[Stored records]

--- --- ---

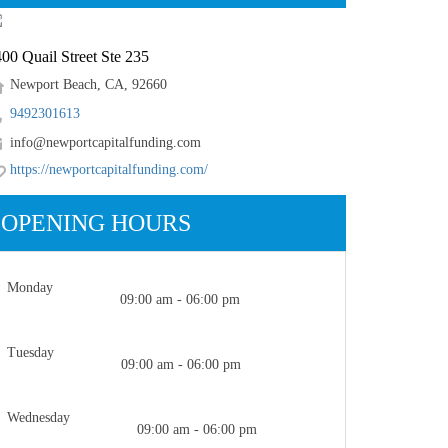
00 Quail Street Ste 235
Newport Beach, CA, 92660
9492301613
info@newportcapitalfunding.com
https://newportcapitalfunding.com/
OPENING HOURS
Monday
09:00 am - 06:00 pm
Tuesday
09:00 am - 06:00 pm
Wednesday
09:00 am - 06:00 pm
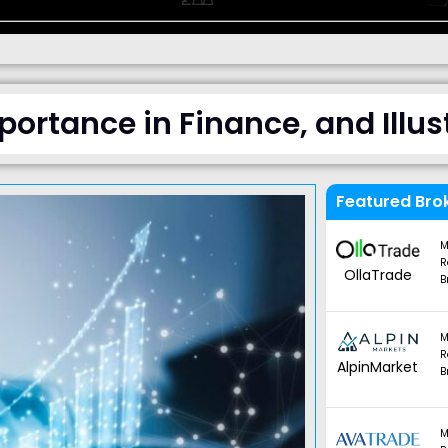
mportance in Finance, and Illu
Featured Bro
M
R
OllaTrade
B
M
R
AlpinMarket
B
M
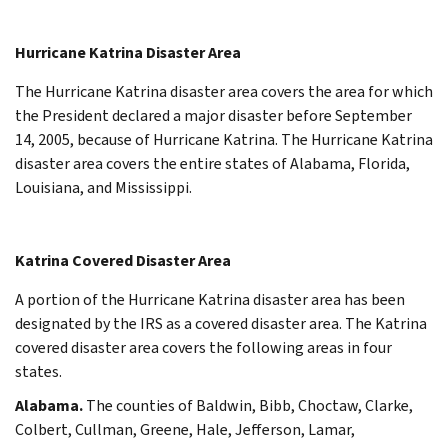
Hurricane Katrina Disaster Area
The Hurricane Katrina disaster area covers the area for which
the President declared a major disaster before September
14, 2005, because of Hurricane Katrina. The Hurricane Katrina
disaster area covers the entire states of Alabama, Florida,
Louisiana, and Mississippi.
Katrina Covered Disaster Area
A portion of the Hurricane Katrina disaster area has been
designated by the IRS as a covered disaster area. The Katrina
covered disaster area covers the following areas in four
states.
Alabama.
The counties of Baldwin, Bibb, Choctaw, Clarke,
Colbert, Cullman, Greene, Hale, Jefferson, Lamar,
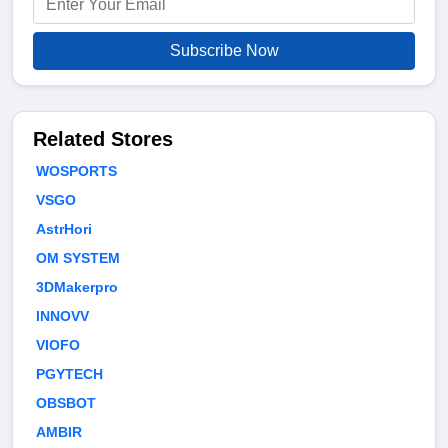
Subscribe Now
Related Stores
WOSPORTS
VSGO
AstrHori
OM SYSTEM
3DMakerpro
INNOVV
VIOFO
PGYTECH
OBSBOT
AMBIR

--- --- ---

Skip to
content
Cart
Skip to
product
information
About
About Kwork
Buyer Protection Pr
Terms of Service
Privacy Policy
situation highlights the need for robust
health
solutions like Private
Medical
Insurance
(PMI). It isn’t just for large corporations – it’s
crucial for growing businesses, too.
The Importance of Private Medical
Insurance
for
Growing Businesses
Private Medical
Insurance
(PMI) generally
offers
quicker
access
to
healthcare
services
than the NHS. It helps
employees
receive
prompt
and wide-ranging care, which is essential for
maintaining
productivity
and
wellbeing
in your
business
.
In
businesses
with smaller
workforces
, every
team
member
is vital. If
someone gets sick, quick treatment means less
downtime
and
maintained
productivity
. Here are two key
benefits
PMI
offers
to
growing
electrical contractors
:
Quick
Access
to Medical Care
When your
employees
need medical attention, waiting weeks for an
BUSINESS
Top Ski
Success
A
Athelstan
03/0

--- --- ---

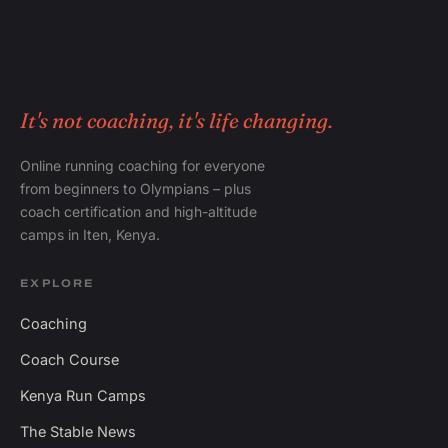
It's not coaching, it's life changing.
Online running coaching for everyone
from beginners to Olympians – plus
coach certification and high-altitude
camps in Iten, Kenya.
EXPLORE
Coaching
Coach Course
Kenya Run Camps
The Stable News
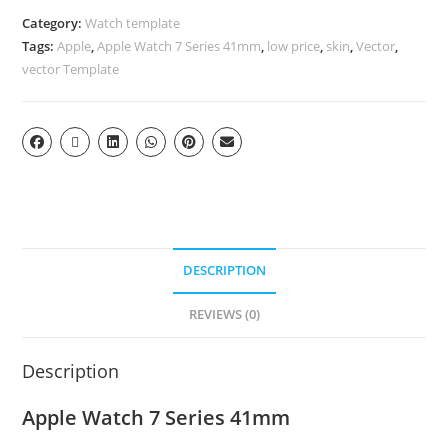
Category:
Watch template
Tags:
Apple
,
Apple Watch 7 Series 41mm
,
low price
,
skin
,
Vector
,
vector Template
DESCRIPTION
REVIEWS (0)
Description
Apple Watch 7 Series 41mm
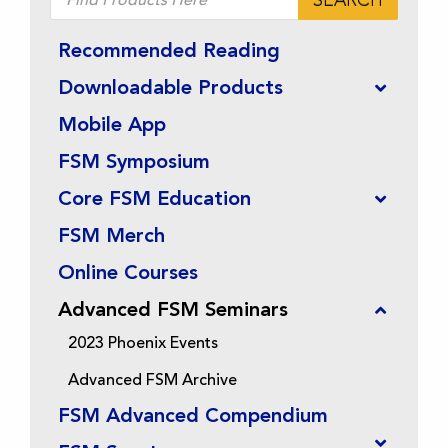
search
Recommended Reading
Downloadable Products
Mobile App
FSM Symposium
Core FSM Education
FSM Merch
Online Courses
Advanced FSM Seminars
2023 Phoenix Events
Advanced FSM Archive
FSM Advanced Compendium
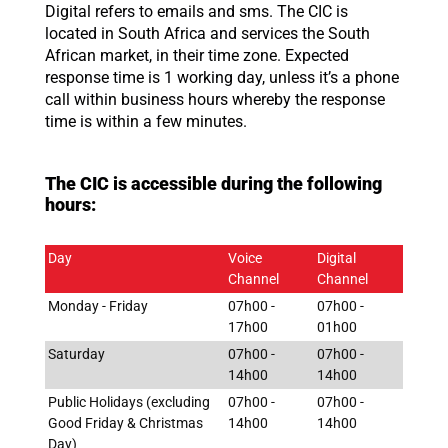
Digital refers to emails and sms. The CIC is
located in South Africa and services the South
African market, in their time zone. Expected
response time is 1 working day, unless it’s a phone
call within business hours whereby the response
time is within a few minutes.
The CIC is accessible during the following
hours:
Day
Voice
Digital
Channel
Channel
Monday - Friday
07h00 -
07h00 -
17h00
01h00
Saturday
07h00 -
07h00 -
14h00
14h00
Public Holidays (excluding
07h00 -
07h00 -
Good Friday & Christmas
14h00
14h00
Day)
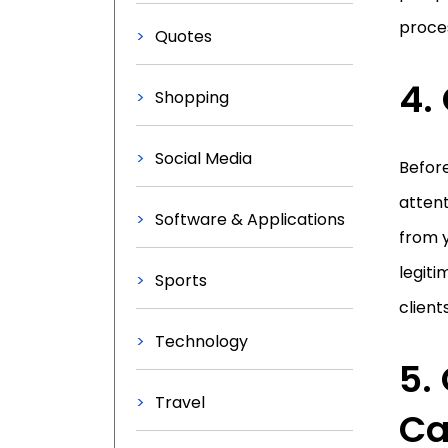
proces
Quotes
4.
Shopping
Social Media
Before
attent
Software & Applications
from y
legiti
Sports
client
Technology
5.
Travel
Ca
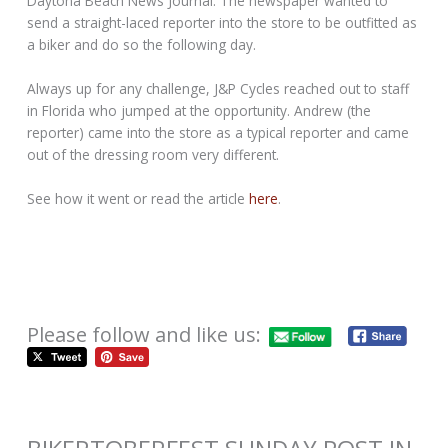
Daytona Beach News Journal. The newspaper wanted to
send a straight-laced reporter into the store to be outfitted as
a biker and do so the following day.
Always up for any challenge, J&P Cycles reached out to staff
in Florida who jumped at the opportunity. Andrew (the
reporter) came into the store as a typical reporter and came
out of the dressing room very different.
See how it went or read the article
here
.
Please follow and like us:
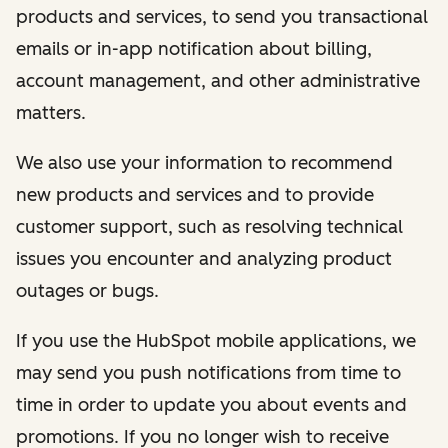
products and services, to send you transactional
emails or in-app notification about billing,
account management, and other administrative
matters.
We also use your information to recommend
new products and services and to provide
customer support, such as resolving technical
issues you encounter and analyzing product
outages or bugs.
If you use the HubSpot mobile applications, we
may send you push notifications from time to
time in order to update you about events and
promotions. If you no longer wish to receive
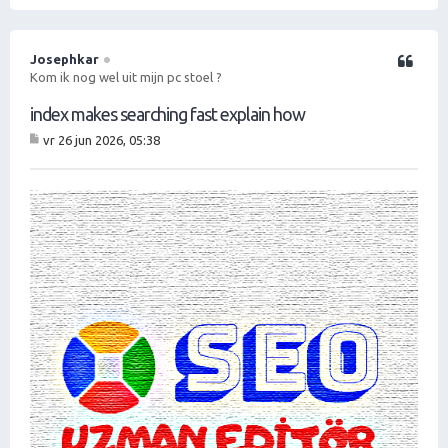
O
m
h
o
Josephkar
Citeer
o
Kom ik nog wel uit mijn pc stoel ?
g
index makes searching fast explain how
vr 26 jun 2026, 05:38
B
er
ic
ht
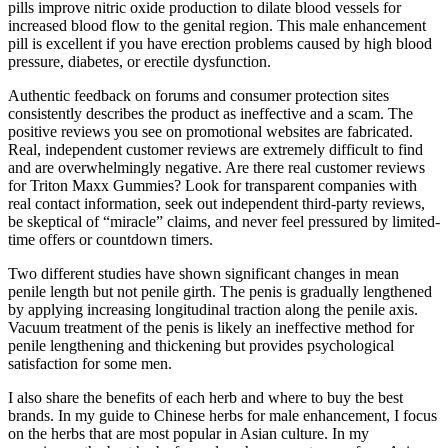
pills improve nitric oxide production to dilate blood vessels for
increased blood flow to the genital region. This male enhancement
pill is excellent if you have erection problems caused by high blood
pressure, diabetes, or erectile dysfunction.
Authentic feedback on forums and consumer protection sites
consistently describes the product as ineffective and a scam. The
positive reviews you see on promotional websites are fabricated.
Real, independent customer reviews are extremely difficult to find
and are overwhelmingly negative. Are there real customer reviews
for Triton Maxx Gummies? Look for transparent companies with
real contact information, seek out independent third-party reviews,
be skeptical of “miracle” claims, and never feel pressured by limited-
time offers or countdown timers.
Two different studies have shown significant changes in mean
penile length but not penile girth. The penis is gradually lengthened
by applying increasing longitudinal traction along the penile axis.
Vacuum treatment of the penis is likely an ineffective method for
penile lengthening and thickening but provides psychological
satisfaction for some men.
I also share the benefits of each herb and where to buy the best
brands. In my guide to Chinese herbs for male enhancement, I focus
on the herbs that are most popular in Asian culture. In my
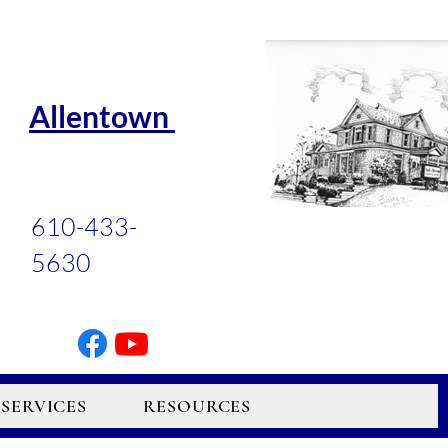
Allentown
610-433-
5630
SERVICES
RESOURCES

--- --- ---

* Activity *
List every line of the listing that contains the string "Digital", treating uppercase and lowercase letters as distinct.

* Worked solution *
Digital refers to emails and sms. The CIC is
Digital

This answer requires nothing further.